The three Aurora-A, B, and C mitotic protein kinases are complementary enzymes that control several mitotic processes. The many kinases must be locally engaged for this to happen, and mitosis carefully controls the timing and location of this activity.
For instance, Aurora-B is active in the nucleus, then at chromosomal kinetochores, and finally one at the midbody. Aurora-A is initially active at the centrosomes, followed by activity on microtubules at the spindle pole. By locally binding to regulators, aurora kinase activity is controlled in both location and time.
To become active, aurora kinases require protein partners. For example, Aurora-A binds to the Xenopus kinesin-like protein 2 targeting protein (TPX2) and is triggered at the spindle pole, whereas Aurora-B and Aurora-C bind to the INner ChROMosome Protein (INCENP) and are active on the chromosomes. These activations include the kinase’s T-threonine loop’s residue being autophosphorylated. Different strategies are employed by other protein partners to activate Auroras.
These enable the kinase to be activated at various times and places inside the cell. The list of regulators for Aurora kinases in this review is current. The existence of an active Aurora kinase is explained by the subcellular location of these regulators.
It also explains the variations in Aurora kinase activity localizations seen during mitosis’ cell cycle advancement. Recent information suggests that aurora kinases are involved in nonmitotic activities, hence it is important to identify their activators in these processes.
The two primary stages of cell division are interphase and mitosis, which are followed by the physical separation of the two daughter cells. The cell doubles the components that will be divided into two daughter cells during mitosis during interphase. Human cells go through the entire process in roughly 24 hours, even though mitosis only lasts an hour.
Phosphorylation and dephosphorylation processes play a major role in controlling this brief period. Cyclin-dependent kinase 1 (CDK1), polo-like kinase 1 (Plk1), NIMA-related kinase 2 (Nek2), and the Aurora kinases (Aurora-A, B, and C) are some of the important protein kinases involved. The three Aurora-A, B, and C mitotic protein kinases are complementary enzymes that control several mitotic processes.
Since their identification, Aurora kinases have gained importance as potential targets for the creation of cancer therapy inhibitors. However, the many ways in which they are regulated make it more challenging to create effective medications that target the kinases. A nonexhaustive list of posttranslational modifications (PTMs) that impact how the kinases operate is often reported in this study.

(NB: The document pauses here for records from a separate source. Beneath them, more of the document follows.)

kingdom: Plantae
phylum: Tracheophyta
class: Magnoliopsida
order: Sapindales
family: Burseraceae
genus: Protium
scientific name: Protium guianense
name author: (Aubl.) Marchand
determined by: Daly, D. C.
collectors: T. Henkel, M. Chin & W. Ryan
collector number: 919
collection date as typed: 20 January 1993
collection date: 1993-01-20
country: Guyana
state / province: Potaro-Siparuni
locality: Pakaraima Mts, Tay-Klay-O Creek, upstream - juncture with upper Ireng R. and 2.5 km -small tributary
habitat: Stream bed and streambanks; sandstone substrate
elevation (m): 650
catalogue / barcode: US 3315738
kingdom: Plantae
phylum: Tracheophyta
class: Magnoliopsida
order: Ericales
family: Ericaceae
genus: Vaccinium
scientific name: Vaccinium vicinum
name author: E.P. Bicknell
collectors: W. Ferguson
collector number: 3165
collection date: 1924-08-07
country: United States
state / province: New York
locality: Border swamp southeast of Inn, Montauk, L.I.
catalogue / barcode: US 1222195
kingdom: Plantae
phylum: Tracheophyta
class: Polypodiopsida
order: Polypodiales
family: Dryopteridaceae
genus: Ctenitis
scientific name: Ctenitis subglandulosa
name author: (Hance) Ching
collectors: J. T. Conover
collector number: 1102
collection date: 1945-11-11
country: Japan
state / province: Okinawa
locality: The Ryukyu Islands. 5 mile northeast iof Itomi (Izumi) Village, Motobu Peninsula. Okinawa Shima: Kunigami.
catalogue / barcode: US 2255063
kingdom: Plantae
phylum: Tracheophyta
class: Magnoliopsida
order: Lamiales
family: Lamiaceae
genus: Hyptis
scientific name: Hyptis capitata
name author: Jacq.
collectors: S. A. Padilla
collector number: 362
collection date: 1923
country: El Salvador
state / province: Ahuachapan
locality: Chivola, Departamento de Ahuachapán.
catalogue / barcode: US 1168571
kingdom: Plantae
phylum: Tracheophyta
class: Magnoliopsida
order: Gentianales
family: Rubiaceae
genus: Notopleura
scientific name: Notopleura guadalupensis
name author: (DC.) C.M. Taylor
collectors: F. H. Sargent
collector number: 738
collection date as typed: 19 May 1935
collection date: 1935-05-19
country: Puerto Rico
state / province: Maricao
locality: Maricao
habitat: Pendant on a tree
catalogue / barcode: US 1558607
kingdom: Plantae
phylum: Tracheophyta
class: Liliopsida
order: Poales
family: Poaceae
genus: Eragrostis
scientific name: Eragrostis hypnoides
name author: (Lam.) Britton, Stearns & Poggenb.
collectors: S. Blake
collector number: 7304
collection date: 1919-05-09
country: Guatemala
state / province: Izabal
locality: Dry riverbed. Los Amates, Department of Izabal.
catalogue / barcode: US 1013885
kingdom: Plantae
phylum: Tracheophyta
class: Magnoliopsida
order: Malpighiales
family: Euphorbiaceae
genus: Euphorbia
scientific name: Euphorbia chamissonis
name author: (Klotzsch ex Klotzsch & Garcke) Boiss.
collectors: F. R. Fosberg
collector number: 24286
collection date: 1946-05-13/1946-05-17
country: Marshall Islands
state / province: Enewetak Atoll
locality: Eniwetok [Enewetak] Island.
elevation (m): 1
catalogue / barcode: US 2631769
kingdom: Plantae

These PTMs can be employed as biomarkers, similar to the test now under debate that measures the kinase activity in vivo by phosphorylating T288 in Aurora-A. What’s more intriguing is that these PTMs may be employed to create unique inhibitory tactics that don’t focus on the kinase active site.
For example, the binding of TPX2 to Aurora-A has been targeted in the hunt for Aurora-A inhibitors. This type of PTM-targeting strategy offers several opportunities for the targeted suppression of Aurora kinases. The ensuing years should see the discovery of several novel inhibitors.
Read: According to that supposition, you may search the Chemdiv Compound Collection’s library of possibly selective Aurora A kinase inhibitors here. There are almost 10,000 distinct compounds in the aurora libraries.